Camera-frame cuboid estimates:
* * *
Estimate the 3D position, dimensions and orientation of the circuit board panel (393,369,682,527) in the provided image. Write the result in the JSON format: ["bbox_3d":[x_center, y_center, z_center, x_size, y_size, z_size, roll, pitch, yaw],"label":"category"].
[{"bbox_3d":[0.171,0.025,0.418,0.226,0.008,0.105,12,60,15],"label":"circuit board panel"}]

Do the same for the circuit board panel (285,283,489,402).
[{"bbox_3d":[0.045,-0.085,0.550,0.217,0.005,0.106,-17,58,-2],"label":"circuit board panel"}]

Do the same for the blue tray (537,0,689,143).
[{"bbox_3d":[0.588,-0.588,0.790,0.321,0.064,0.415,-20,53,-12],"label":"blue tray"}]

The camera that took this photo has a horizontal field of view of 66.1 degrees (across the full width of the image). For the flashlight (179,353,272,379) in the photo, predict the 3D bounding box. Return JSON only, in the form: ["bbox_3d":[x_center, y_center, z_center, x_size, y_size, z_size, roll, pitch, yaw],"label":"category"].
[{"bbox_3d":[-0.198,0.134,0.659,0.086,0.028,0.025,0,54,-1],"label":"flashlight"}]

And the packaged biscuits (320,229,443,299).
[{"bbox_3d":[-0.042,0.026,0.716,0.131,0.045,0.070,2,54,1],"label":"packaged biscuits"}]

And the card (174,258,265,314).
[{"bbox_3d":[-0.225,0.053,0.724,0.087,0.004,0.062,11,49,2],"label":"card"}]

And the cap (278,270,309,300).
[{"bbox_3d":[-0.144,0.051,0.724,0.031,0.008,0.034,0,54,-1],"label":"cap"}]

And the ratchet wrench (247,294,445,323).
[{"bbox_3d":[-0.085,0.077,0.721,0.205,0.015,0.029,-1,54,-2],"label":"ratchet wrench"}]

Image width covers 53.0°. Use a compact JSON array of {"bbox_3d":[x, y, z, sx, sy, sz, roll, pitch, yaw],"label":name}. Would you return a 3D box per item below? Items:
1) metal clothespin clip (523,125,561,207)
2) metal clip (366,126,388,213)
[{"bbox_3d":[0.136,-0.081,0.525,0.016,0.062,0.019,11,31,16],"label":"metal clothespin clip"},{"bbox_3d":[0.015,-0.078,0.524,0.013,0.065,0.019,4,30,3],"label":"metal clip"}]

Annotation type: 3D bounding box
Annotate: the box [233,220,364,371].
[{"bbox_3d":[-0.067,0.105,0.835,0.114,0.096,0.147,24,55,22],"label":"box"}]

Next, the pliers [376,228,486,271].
* * *
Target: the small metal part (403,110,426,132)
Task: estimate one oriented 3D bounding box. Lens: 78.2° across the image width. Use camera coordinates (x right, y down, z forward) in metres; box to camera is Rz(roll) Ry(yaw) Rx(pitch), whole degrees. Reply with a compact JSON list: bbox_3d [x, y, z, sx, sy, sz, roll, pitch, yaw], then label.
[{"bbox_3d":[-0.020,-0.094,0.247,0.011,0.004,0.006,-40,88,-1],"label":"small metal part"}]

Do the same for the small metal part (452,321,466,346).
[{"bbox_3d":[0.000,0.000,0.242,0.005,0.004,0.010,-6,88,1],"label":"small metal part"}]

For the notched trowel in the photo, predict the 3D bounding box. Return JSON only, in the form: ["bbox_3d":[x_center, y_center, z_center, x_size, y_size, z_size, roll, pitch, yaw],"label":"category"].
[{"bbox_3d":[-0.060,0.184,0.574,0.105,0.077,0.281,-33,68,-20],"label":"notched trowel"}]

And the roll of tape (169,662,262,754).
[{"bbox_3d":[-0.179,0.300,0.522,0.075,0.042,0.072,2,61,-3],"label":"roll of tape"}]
* * *
■ Problem to solve: Scan the entries above for the line containing "Annotation type: 3D bounding box", and copy it and all lines after it exactly, down to and including the line containing "Next, the pliers [376,228,486,271].".

■ Expected output:
Annotation type: 3D bounding box
Annotate: the box [233,220,364,371].
[{"bbox_3d":[-0.067,0.105,0.835,0.114,0.096,0.147,24,55,22],"label":"box"}]

Next, the pliers [376,228,486,271].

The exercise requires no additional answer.